1910 Sözleşmesindeki hükmünün ikinci fıkrası Alman Ticaret Kanununa alınmadığı için 6762 sayılı Kanuna da girmemişti. Ancak, Sözleşme ile millî hukuk arasında bu açıdan bir fark yaratmayı gerektiren herhangi bir sebep olmadığından, 1910 Sözleşmesi ile millî düzenleme arasında tam bir uyum sağlamak üzere, 1910 Sözleşmesinin 2 nci maddesinin ikinci fıkrasında yer alan kural, Tasarıya 1287 nci maddenin ikinci fıkrası olarak eklenmiştir. Sözleşmenin İngilizce tercümelerinde, ikinci fıkrada geçen “demirde bulunmuş olması” ibaresinden sonra parantez içinde bir de “veya başka bir şekilde sabitlenmiş olması” eklemesiyle karşılaşılmaktadır. Hüküm, şüphesiz ki, böyle hallerde de uygulanacaktır; ancak Sözleşmenin Fransızca asıl metninde bu ibare yoktur. Bu sebeple, Tasarıya da böyle bir ek yapılmasına gerek görülmemiştir.



MADDE 1288 – Bu maddede yer verilen düzenleme, Alman Ticaret Kanununun 735 inci maddesi vasıtasıyla, 1910 Sözleşmesinin 3 üncü maddesinden 6762 sayılı Kanunun 1217 nci maddesine alınmıştı. Ancak, 1910 Sözleşmesinin “çatma, gemilerden birinin kusurundan ileri gelmişse” ibaresinin yerine Alman yasakoyucusu, “gemi kusurlu” olamayacağı için, “gemi adamlarının kusuru” ibaresini tercih etmiştir. Ne var ki, bu ibare kullanılınca, “donatanın kendi kusuru” maddenin kapsamı dışında kalmaktaydı. Tasarıda bu aksaklık giderilmiş ve bu açıdan da Sözleşme ile Tasarı arasında tam bir uyum sağlanmıştır.

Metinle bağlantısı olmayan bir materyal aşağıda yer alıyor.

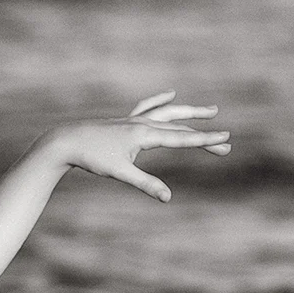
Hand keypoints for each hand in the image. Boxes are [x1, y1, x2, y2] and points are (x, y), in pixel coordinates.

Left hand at [41, 92, 231, 202]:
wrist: (67, 141)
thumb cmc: (92, 158)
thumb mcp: (120, 173)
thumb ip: (145, 184)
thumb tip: (167, 198)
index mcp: (145, 135)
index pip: (182, 139)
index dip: (206, 140)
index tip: (226, 139)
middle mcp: (143, 123)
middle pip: (180, 129)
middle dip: (204, 137)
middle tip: (226, 145)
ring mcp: (134, 120)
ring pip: (169, 114)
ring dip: (190, 112)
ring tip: (211, 110)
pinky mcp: (125, 121)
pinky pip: (147, 107)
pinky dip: (160, 101)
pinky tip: (170, 94)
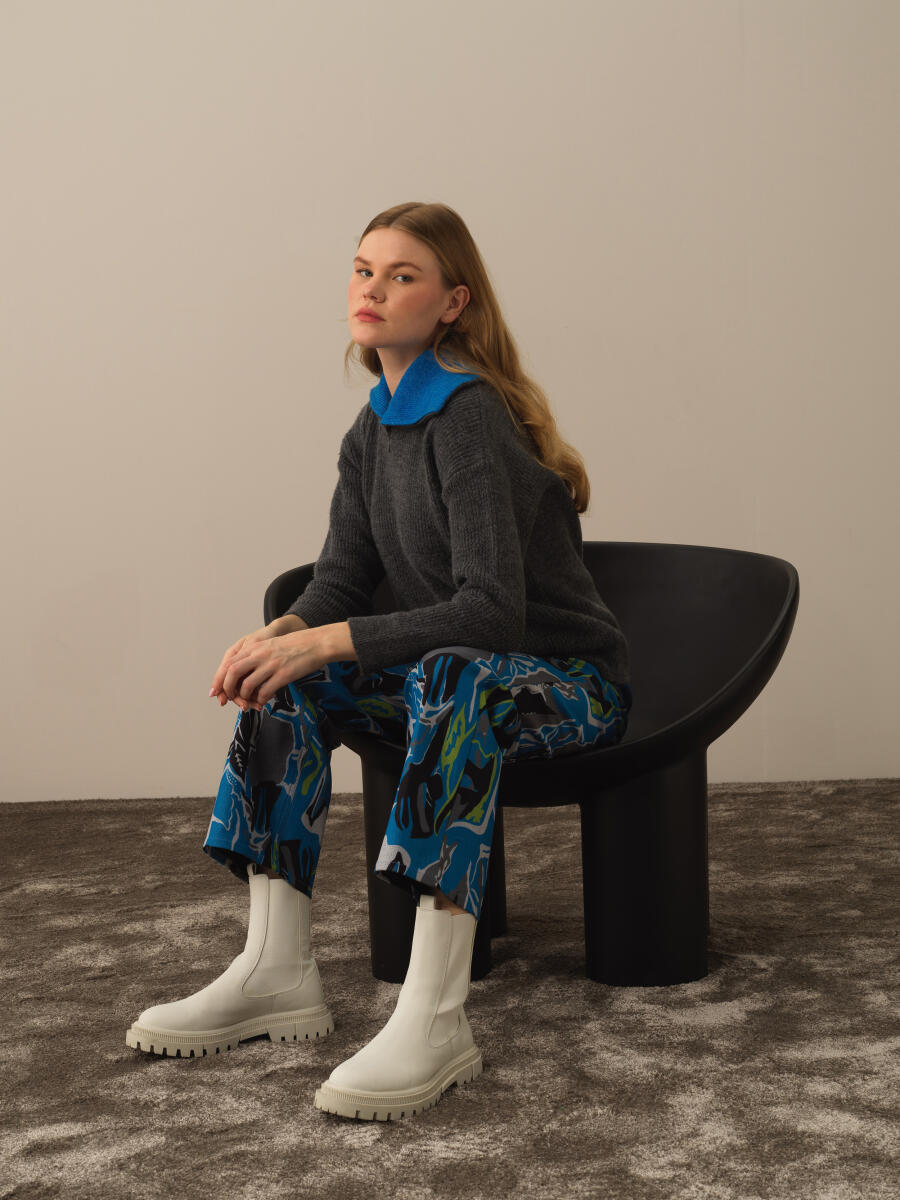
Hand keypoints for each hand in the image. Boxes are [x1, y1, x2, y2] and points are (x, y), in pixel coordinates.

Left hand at [209, 620, 355, 711]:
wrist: (316, 643)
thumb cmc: (294, 646)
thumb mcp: (269, 646)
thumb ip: (254, 657)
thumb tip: (240, 677)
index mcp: (254, 647)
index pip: (228, 664)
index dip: (219, 680)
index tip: (215, 693)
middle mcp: (260, 654)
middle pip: (232, 673)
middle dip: (227, 690)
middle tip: (229, 700)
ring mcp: (271, 664)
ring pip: (247, 685)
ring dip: (245, 698)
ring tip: (249, 702)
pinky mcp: (284, 674)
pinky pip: (265, 692)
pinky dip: (261, 700)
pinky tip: (264, 701)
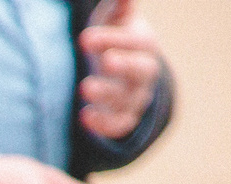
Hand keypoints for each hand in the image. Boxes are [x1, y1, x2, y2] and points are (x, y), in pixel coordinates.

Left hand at [77, 1, 163, 141]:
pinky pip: (119, 125)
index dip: (113, 39)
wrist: (120, 70)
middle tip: (105, 61)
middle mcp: (145, 73)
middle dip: (124, 65)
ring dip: (107, 95)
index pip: (137, 42)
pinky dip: (104, 123)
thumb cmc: (114, 39)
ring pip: (127, 99)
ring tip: (86, 88)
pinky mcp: (124, 118)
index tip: (86, 37)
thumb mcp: (116, 20)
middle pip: (141, 71)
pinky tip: (85, 115)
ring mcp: (136, 97)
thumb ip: (120, 7)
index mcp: (145, 46)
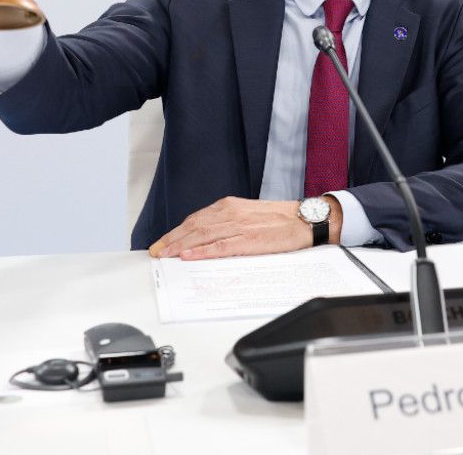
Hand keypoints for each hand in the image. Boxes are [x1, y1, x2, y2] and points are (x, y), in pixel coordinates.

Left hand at [147, 196, 343, 259]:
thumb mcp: (250, 215)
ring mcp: (240, 226)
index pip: (196, 219)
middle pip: (194, 227)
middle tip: (156, 252)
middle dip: (171, 240)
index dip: (176, 232)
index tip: (162, 243)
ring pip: (202, 236)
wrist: (306, 220)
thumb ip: (228, 223)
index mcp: (230, 206)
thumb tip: (206, 238)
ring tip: (165, 255)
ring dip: (180, 246)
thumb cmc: (281, 220)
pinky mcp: (249, 240)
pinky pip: (220, 246)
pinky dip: (202, 251)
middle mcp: (231, 212)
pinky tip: (189, 256)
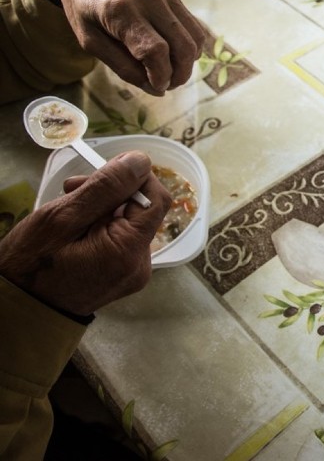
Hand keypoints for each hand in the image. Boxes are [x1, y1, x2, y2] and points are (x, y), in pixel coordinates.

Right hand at [0, 151, 170, 315]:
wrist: (19, 309)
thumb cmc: (31, 266)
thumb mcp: (63, 218)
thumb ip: (106, 188)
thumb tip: (141, 161)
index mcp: (129, 251)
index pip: (157, 200)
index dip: (136, 177)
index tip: (104, 170)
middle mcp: (140, 264)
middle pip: (142, 210)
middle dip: (111, 192)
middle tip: (70, 188)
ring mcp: (133, 272)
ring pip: (130, 222)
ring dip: (102, 207)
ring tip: (67, 207)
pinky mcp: (122, 274)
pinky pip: (121, 238)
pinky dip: (101, 225)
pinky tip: (75, 227)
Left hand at [40, 0, 207, 95]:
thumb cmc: (82, 4)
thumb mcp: (90, 40)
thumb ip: (122, 66)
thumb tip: (155, 89)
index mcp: (120, 11)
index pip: (155, 51)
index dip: (161, 76)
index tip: (157, 87)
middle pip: (182, 46)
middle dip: (180, 74)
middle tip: (167, 85)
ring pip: (194, 37)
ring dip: (189, 62)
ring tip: (173, 71)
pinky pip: (193, 25)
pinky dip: (190, 45)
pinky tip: (176, 53)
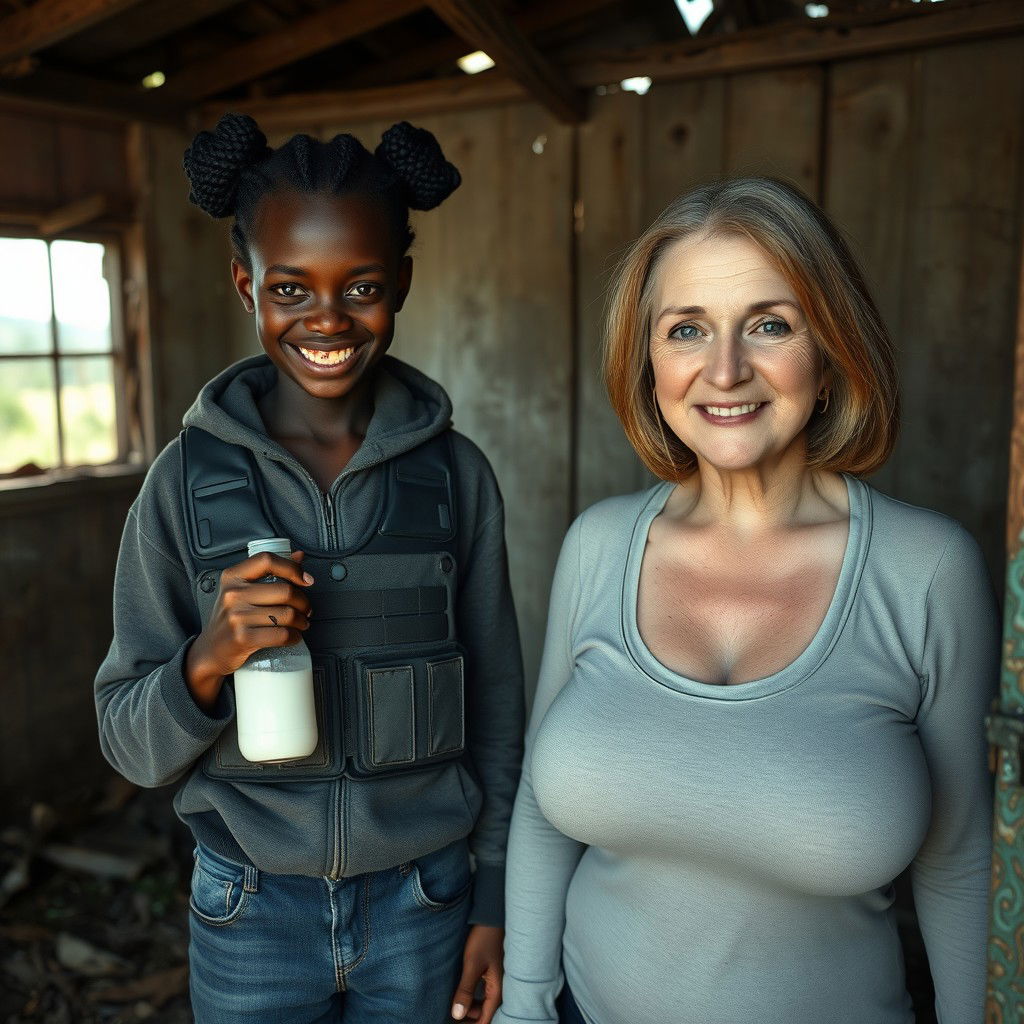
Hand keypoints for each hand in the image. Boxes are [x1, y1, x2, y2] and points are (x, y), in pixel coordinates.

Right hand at [185, 550, 312, 709]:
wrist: (210, 651)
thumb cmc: (230, 618)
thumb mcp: (242, 591)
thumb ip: (269, 572)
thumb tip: (298, 556)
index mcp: (232, 577)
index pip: (267, 560)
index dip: (292, 568)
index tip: (306, 579)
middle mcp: (232, 594)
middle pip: (285, 590)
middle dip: (304, 602)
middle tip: (305, 609)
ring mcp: (236, 616)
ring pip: (287, 614)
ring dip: (301, 621)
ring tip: (300, 623)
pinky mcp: (242, 638)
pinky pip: (281, 634)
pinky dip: (294, 636)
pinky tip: (293, 636)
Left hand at [451, 925, 502, 1022]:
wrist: (491, 917)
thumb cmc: (484, 939)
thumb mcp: (472, 965)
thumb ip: (466, 990)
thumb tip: (457, 1015)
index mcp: (497, 990)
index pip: (485, 1019)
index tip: (455, 1023)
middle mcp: (499, 988)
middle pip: (484, 1012)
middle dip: (469, 1016)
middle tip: (451, 1012)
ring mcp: (495, 980)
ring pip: (483, 1002)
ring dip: (470, 1005)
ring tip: (453, 1002)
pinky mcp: (490, 973)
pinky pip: (482, 992)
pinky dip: (472, 995)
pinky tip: (461, 991)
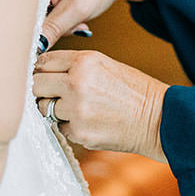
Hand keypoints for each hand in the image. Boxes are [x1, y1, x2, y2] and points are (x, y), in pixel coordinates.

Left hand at [32, 49, 166, 160]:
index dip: (41, 69)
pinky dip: (68, 126)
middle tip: (53, 93)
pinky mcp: (79, 133)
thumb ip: (74, 65)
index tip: (42, 75)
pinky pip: (58, 127)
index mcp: (84, 61)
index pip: (43, 61)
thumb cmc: (134, 90)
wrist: (159, 119)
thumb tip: (42, 70)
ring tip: (76, 108)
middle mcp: (76, 83)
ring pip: (43, 108)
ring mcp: (76, 110)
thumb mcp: (104, 65)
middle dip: (41, 89)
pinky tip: (87, 121)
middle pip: (35, 85)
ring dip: (53, 109)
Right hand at [38, 0, 147, 51]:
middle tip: (73, 26)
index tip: (40, 44)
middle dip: (51, 27)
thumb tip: (35, 47)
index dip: (30, 27)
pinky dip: (62, 22)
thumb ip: (55, 28)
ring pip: (41, 18)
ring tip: (79, 20)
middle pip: (31, 14)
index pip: (23, 6)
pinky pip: (49, 16)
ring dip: (59, 26)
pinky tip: (77, 19)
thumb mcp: (79, 8)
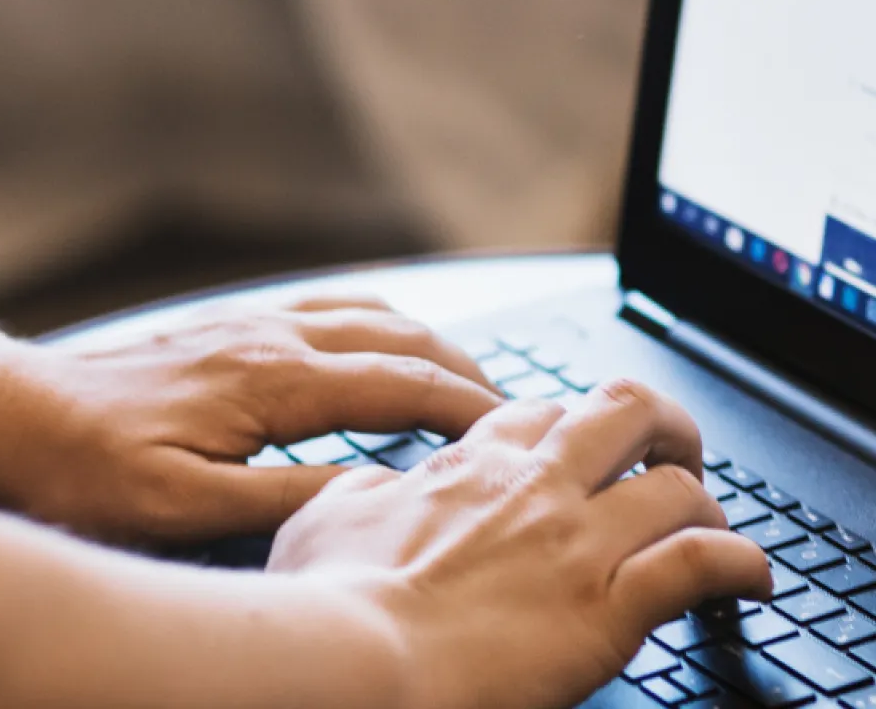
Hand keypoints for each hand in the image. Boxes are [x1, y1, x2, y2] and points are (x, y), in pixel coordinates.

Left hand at [0, 293, 502, 545]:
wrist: (9, 419)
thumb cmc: (87, 472)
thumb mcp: (194, 509)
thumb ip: (293, 497)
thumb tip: (379, 489)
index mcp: (273, 380)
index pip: (405, 385)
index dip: (474, 410)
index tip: (522, 434)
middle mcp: (267, 337)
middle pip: (400, 336)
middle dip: (466, 367)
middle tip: (514, 409)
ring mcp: (243, 325)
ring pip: (364, 313)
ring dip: (424, 341)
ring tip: (462, 378)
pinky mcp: (220, 329)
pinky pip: (321, 310)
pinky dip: (372, 325)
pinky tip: (371, 346)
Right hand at [269, 381, 771, 708]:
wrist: (353, 656)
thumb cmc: (328, 600)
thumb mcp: (323, 520)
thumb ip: (364, 491)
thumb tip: (379, 485)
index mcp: (465, 469)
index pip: (537, 412)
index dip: (568, 424)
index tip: (576, 449)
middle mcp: (531, 489)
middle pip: (624, 413)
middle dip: (660, 428)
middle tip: (669, 456)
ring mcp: (576, 543)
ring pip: (677, 486)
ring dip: (702, 504)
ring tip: (708, 526)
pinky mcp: (610, 605)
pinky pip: (704, 563)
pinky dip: (739, 566)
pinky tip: (746, 579)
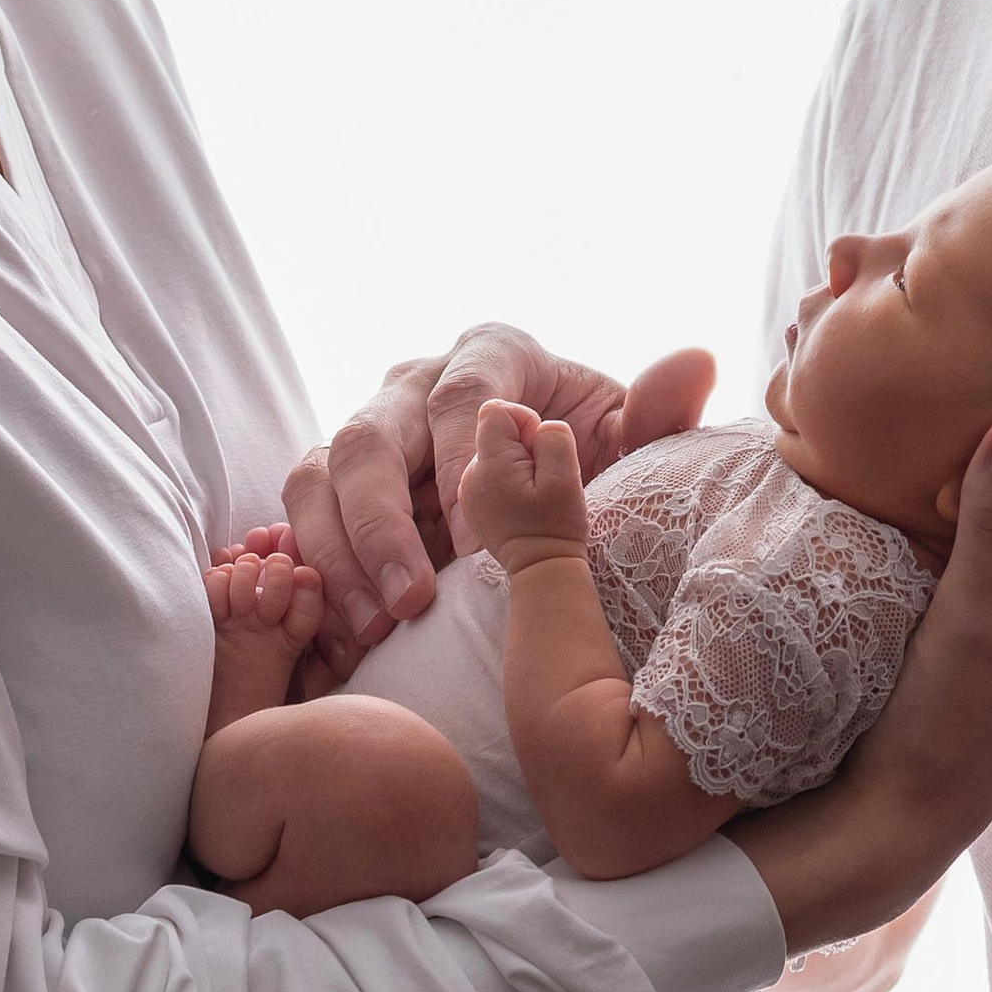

MADDE 1289 - Maddenin birinci fıkrasının birinci cümlesi, Alman Ticaret Kanununun 736 ncı maddesi vasıtasıyla, 1910 Sözleşmesinin 4 üncü maddesinin birinci fıkrasının birinci cümlesinden iktibas edilen 6762 sayılı Kanunun 1218 inci maddesinin birinci fıkrasından alınmıştır. Hükme, 1288 inci madde için verilen gerekçe doğrultusunda “donatanların kendi kusuru” ibaresi eklenmiştir.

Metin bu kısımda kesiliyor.